THE IMPORTANT FIRST ANNOUNCEMENT OF THE DISCOVERY OF DNA, SIGNED BY WATSON, CRICK, WILKINS, AND STOKES, THE SINGLE MOST IMPORTANT WORK IN THE HISTORY OF THE LIFE SCIENCES. James Watson arrived in Cambridge in October 1952, breaking in the process his Merck Fellowship in biochemistry and microbiology at Cophenhagen. He joined at the Cavendish Laboratory the most eminent group of crystallographers of the day. The Laboratory was headed by the Nobel Prize winner Sir Lawrence Bragg, but in Cambridge Watson worked with Francis Crick, aided by Maurice Wilkins and Rosalind Franklin of King's College, London. Their paper, with its memorable opening "We wish to suggest a stucture for the salt of deoxrybose nucleic acid (D.N.A.). This structure has novel features which are of considerable biological evidence," correctly interpreted the crystalline structure of D.N.A. This discovery explained how heridity messages could be encoded in a crystalline structure that was stable in the latter sense and yet allowed for both replication and mutation. Their published paper was a complete work - they did not reveal their work to the scientific community in stages - and thus its impact was all the greater. THE PUBLICATION OF THEIR JOINT PAPER IN NATURE REVOLUTIONIZED BIOCHEMISTRY AND THE OTHER LIFE SCIENCES, AND PROFOUNDLY AFFECTED THE STUDY OF MOLECULAR BIOLOGY.

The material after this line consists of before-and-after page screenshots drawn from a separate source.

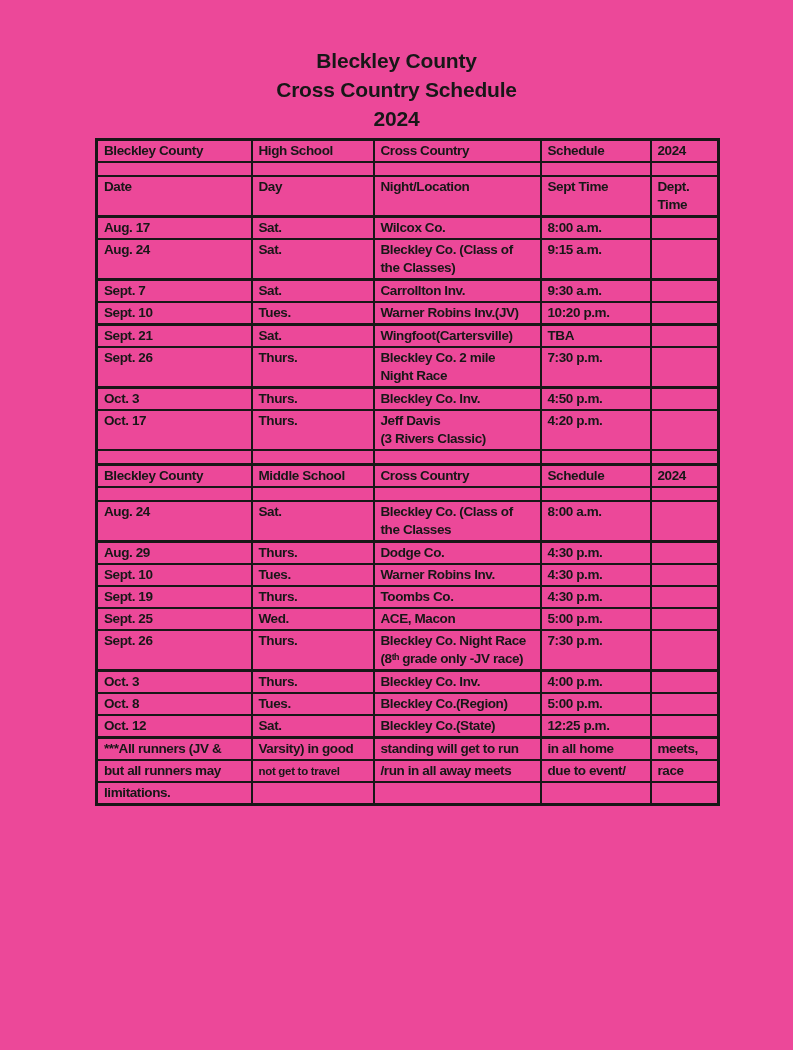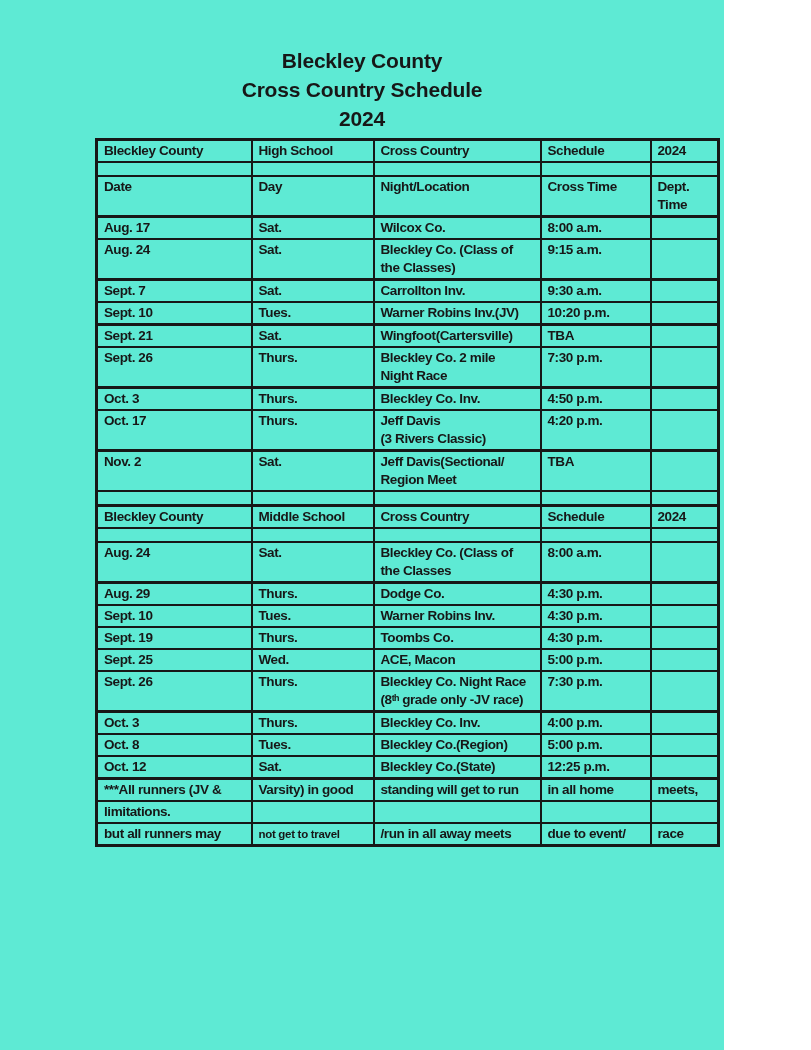--- a/index.html
+++ b/index.html
@@ -5,9 +5,9 @@
   html, body { margin: 0; padding: 0; background: #ffffff; }
   .page {
     position: relative;
-    width: 724px;
+    width: 793px;
     height: 1050px;
-    background: #5eead4;
+    background: #ec4899;
     font-family: "Liberation Sans", sans-serif;
     font-weight: bold;
     color: #171717;

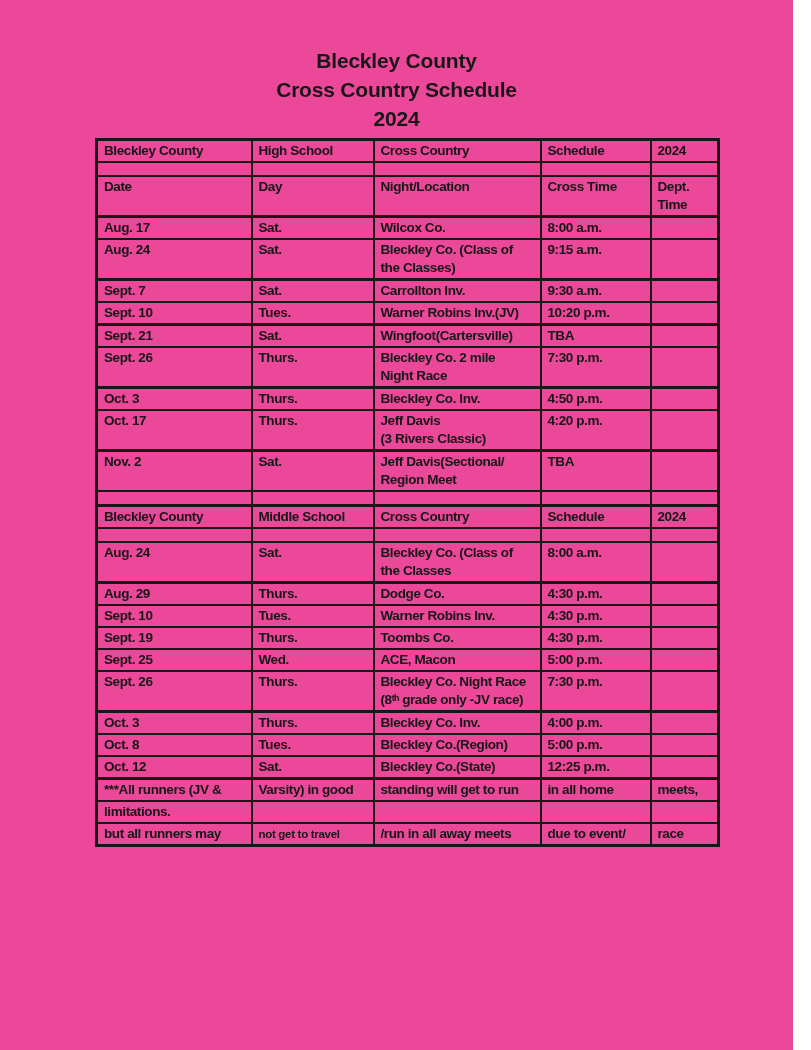--- a/index.html
+++ b/index.html
@@ -79,7 +79,7 @@
           <td>Date</td>
           <td>Day</td>
           <td>Night/Location</td>
-          <td>Cross Time</td>
+          <td>Sept Time</td>
           <td>Dept.<br>Time</td>
         </tr>
         <tr class="thick-top">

Watson and Crick published four papers in the summer of 1953. The first, offered here as a signed offprint, announced their discoveries to the world. This paper is remarkably restrained in tone, and their statement regarding the implication of their work for genetics is a masterpiece of understatement: "It has not escaped our notice that the scientific pairing we have postulated immediately suggests a possible copying mechanism for the genetic material." Their reticence, as Crick explained later, was the result of a compromise between the authors which recognised the need to claim priority but wishing also to avoid speculation.